■ **WHAT IS BEING ASKED**: All of the data that follows should be written out exactly.

[Opening PROVIDED DATA section]

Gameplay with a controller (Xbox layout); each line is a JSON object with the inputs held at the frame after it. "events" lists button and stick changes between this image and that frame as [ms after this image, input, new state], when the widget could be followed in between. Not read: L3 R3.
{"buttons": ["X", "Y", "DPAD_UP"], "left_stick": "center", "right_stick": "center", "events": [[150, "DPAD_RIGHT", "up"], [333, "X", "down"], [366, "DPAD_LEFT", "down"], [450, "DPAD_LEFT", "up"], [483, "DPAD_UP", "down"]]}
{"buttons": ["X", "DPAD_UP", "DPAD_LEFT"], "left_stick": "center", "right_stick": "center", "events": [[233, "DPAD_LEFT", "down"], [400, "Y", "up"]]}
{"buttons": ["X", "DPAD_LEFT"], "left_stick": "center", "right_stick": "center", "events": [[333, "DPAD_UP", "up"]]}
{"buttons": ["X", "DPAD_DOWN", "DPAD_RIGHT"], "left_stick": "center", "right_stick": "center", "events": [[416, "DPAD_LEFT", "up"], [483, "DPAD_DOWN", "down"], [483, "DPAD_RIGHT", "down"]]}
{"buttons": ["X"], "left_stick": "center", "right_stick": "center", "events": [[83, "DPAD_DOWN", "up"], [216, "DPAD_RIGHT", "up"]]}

[Closing PROVIDED DATA section]

■ **RESPONSE**:
Gameplay with a controller (Xbox layout); each line is a JSON object with the inputs held at the frame after it. "events" lists button and stick changes between this image and that frame as [ms after this image, input, new state], when the widget could be followed in between. Not read: L3 R3.
{"buttons": ["X", "Y", "DPAD_UP"], "left_stick": "center", "right_stick": "center", "events": [[150, "DPAD_RIGHT", "up"], [333, "X", "down"], [366, "DPAD_LEFT", "down"], [450, "DPAD_LEFT", "up"], [483, "DPAD_UP", "down"]]}
{"buttons": ["X", "DPAD_UP", "DPAD_LEFT"], "left_stick": "center", "right_stick": "center", "events": [[233, "DPAD_LEFT", "down"], [400, "Y", "up"]]}
{"buttons": ["X", "DPAD_LEFT"], "left_stick": "center", "right_stick": "center", "events": [[333, "DPAD_UP", "up"]]}
{"buttons": ["X", "DPAD_DOWN", "DPAD_RIGHT"], "left_stick": "center", "right_stick": "center", "events": [[416, "DPAD_LEFT", "up"], [483, "DPAD_DOWN", "down"], [483, "DPAD_RIGHT", "down"]]}
{"buttons": ["X"], "left_stick": "center", "right_stick": "center", "events": [[83, "DPAD_DOWN", "up"], [216, "DPAD_RIGHT", "up"]]}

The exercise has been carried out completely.